Text
+ + +

Detailed Description

Function Documentation

subroutine cunmqr (character side, character trans, integer m, integer n,integer k, complex, dimension( lda, * ) a, integer lda, complex,dimension( * ) tau, complex, dimension( ldc, * ) c, integer ldc,complex, dimension( * ) work, integer lwork, integer info)

CUNMQR

Purpose:

CUNMQR overwrites the general complex M-by-N matrix C with

SIDE = ’L’ SIDE = ’R’
TRANS = ’N’: Q * C C * Q
TRANS = ’C’: Q**H * C C * Q**H

where Q is a complex unitary matrix defined as the product of k
elementary reflectors

Q = H(1) H(2) . . . H(k)

as returned by CGEQRF. Q is of order M if SIDE = ’L’ and of order N
if SIDE = ’R’.

Parameters

SIDE

SIDE is CHARACTER*1
= ’L’: apply Q or Q**H from the Left;
= ’R’: apply Q or Q**H from the Right.

TRANS

TRANS is CHARACTER*1
= ’N’: No transpose, apply Q;
= ’C’: Conjugate transpose, apply Q**H.

M

M is INTEGER
The number of rows of the matrix C. M >= 0.

N

N is INTEGER
The number of columns of the matrix C. N >= 0.

K

K is INTEGER
The number of elementary reflectors whose product defines
the matrix Q.
If SIDE = ’L’, M >= K >= 0;
if SIDE = ’R’, N >= K >= 0.

A

A is COMPLEX array, dimension (LDA,K)

+ + +

Short task a
Name every parameter that the CUNMQR documentation describes under its "Parameters" heading.

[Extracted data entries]
+ + +

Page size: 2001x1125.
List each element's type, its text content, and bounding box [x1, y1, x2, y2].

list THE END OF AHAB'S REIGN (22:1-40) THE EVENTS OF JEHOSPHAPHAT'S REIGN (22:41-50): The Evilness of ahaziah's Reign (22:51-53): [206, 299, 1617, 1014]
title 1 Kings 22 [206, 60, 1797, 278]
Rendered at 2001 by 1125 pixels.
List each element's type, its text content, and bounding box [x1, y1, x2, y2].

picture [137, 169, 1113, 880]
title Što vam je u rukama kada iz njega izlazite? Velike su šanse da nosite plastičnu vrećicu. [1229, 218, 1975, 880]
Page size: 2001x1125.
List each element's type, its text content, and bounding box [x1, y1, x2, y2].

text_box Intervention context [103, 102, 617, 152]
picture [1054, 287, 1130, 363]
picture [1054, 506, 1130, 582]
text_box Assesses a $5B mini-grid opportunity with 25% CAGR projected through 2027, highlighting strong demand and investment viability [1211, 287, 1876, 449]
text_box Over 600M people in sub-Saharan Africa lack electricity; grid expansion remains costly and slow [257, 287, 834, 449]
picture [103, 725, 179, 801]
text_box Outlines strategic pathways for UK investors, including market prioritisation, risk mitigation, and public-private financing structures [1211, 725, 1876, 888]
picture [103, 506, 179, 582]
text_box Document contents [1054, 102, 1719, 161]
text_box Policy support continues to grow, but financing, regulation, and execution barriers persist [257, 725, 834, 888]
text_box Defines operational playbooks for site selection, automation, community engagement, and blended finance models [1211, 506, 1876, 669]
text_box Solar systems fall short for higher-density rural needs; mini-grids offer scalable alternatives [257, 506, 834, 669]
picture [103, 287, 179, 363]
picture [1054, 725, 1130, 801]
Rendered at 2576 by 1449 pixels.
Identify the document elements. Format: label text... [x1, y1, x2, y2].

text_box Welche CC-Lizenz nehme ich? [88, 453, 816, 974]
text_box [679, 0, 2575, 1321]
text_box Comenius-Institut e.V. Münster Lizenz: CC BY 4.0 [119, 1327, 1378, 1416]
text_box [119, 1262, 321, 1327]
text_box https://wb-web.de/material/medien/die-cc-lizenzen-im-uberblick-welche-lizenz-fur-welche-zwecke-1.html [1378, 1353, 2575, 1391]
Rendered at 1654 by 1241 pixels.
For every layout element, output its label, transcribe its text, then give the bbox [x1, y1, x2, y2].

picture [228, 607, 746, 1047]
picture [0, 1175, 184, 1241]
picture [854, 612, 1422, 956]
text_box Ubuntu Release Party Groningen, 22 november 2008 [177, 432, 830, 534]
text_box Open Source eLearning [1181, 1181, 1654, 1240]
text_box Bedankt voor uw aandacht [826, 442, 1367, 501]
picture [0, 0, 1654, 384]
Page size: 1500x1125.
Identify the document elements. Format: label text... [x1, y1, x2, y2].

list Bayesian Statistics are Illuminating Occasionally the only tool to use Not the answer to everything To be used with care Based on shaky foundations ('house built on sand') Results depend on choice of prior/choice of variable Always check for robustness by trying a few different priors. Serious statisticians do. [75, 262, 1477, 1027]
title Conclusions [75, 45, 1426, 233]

+ + +

Short task b
In the records, retype the lines from the one holding "Rendered at 2001 by 1125 pixels." through the one holding "picture [1054, 725, 1130, 801]", inclusive.

Task output a
SIDE
TRANS
M
N
K
A

Task output b
Rendered at 2001 by 1125 pixels.
List each element's type, its text content, and bounding box [x1, y1, x2, y2].

picture [137, 169, 1113, 880]
title Što vam je u rukama kada iz njega izlazite? Velike su šanse da nosite plastičnu vrećicu. [1229, 218, 1975, 880]
Page size: 2001x1125.
List each element's type, its text content, and bounding box [x1, y1, x2, y2].

text_box Intervention context [103, 102, 617, 152]
picture [1054, 287, 1130, 363]
picture [1054, 506, 1130, 582]
text_box Assesses a $5B mini-grid opportunity with 25% CAGR projected through 2027, highlighting strong demand and investment viability [1211, 287, 1876, 449]
text_box Over 600M people in sub-Saharan Africa lack electricity; grid expansion remains costly and slow [257, 287, 834, 449]
picture [103, 725, 179, 801]
text_box Outlines strategic pathways for UK investors, including market prioritisation, risk mitigation, and public-private financing structures [1211, 725, 1876, 888]
picture [103, 506, 179, 582]
text_box Document contents [1054, 102, 1719, 161]
text_box Policy support continues to grow, but financing, regulation, and execution barriers persist [257, 725, 834, 888]
text_box Defines operational playbooks for site selection, automation, community engagement, and blended finance models [1211, 506, 1876, 669]
text_box Solar systems fall short for higher-density rural needs; mini-grids offer scalable alternatives [257, 506, 834, 669]
picture [103, 287, 179, 363]
picture [1054, 725, 1130, 801]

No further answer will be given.